Except product-led growth is not meant for most startups. I’ll explain why.
Before we dive in — What is Product-led growth (PLG)?
Product-led growth, pioneered by startups like Dropbox, is the framework of turning your product into an acquisition, activation, and retention driver. Oftentimes it’s implemented as a self-serve free trial or freemium model.
What implementing PLG can look like:
Removing gates to signup for your product
Letting users upgrade themselves
Creating referral loops to drive acquisition
Scalability becomes your best friend. You’re removing yourself as much from the equation, letting your product literally sell itself.
There’s a ton of benefits to product-led growth too. It removes friction from delivering value and is typically much more scalable for user acquisition.
Why shouldn’t every startup do PLG then?
It’s oftentimes not about what startups are built for PLG, but rather when a startup is ready for PLG.
Switching to PLG builds a barrier between you and customers. For startups, this is dangerous.
To become product-led, you need to make a ton of assumptions:
Who wants to use your product
Why they want to use your product
How much they’re willing to pay
... And so on.
It’s a lot of assumptions if you haven’t validated your product-market fit. As someone who runs marketing for a B2B startup, I can’t imagine at our stage removing myself from sales and marketing process.
Onboarding calls are how we learn and iterate our product, marketing, and sales. Every new lead is an opportunity to pitch new features, share a (hundredth) iteration of our pricing, and learn how to activate different segments of users.
How do you start implementing PLG?
Start by validating and automating your sales process, then move up the funnel. It’s an effective bottom-up approach to product-led growth.

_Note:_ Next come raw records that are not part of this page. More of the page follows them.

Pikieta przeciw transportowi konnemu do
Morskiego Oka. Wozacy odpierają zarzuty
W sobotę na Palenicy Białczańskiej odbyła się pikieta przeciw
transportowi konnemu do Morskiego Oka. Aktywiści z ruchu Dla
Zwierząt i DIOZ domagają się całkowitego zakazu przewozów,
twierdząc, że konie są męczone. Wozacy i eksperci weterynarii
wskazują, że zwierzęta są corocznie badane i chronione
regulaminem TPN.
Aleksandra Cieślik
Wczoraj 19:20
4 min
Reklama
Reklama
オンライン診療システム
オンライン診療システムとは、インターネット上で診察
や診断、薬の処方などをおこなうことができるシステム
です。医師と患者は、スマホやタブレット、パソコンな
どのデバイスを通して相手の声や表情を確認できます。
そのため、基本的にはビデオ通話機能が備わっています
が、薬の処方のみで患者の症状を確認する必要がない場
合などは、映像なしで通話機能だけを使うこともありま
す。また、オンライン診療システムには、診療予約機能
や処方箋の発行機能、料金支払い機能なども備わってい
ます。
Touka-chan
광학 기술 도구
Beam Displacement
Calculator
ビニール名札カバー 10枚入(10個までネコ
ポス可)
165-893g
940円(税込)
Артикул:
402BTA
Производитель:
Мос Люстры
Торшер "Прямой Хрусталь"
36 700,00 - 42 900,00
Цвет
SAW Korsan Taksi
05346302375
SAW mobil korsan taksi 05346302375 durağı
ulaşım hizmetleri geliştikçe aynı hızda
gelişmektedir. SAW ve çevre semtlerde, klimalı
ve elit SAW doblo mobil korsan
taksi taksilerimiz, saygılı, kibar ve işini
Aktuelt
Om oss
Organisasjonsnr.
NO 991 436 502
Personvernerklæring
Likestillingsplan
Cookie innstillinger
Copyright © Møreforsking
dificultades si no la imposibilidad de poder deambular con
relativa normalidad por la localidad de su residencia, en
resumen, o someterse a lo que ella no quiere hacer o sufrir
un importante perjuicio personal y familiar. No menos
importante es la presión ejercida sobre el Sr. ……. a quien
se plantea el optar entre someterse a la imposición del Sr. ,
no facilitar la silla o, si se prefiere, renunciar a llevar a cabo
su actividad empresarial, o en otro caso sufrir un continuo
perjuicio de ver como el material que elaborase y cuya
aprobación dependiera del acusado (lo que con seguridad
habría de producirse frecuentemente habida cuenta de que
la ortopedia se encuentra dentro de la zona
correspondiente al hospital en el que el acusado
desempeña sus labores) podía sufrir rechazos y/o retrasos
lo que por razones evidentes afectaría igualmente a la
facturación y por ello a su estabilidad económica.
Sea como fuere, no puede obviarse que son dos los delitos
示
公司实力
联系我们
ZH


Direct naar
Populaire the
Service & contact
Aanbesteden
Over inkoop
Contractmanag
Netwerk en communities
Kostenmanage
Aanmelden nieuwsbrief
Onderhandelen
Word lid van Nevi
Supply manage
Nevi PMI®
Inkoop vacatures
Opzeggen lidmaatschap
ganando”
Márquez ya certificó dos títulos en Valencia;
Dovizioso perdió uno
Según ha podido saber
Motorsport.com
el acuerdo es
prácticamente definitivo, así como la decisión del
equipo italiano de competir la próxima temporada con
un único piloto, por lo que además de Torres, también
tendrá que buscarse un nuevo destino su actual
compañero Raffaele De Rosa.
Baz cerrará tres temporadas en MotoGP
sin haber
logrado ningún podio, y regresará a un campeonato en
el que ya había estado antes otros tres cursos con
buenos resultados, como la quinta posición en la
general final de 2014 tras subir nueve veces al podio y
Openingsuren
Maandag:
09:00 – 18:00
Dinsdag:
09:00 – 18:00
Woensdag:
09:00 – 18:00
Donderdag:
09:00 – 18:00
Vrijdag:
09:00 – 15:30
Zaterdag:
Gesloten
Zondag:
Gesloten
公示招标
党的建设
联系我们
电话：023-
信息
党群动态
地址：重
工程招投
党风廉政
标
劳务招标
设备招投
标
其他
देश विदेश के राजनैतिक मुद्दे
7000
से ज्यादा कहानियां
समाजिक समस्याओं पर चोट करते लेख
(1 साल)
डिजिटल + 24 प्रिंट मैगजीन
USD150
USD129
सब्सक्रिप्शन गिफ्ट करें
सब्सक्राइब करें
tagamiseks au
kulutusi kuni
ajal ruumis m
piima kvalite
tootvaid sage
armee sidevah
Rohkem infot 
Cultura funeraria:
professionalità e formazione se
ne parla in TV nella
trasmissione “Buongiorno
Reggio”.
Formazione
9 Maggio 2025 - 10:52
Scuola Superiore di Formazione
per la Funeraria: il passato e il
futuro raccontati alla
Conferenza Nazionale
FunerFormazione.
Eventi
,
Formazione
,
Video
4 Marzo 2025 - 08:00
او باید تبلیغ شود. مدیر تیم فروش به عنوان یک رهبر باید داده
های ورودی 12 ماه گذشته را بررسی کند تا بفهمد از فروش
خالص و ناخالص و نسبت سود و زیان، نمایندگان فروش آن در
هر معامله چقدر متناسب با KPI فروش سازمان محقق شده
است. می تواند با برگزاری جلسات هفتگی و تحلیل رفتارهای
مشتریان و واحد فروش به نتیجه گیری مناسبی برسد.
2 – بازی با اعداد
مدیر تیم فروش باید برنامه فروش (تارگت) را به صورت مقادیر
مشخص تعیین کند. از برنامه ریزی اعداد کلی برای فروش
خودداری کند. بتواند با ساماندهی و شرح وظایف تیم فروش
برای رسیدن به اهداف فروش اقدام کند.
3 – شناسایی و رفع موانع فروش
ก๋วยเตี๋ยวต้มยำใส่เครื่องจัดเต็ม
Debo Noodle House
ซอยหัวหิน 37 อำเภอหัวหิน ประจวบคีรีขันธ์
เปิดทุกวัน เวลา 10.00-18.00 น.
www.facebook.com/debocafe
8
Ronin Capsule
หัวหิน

The goal is to see how effectively you can remove yourself from the sales process of your product (typically the hardest). If you can validate a self-serve alternative, then it’s worth moving up-funnel to remove other frictions:
Ungate your product signup access
Replace onboarding calls with in-app onboarding flows
Turn customer touchpoints into automated campaigns
Think of it like running an experiment. Changing too many variables leaves no room for validating hypotheses.
Iterate, automate, and validate each step of the funnel at a time.
Don’t be discouraged
You may find that certain steps of your funnel have higher conversion done manually- and that’s okay.
The Twitter and venture capital-sphere have anecdotally glorified product-led as a one-size-fits-all solution. It’s not.
In fact, most of the largest product-led companies weren’t always product-led. They reached product-market fit and scaled through sales-led growth before rewiring their model.
Choosing PLG ultimately depends on your product’s complexity, customer persona, sales cycle, and growth goals.
Thanks for reading! Fun fact: Snails can take naps lasting up to 3 years.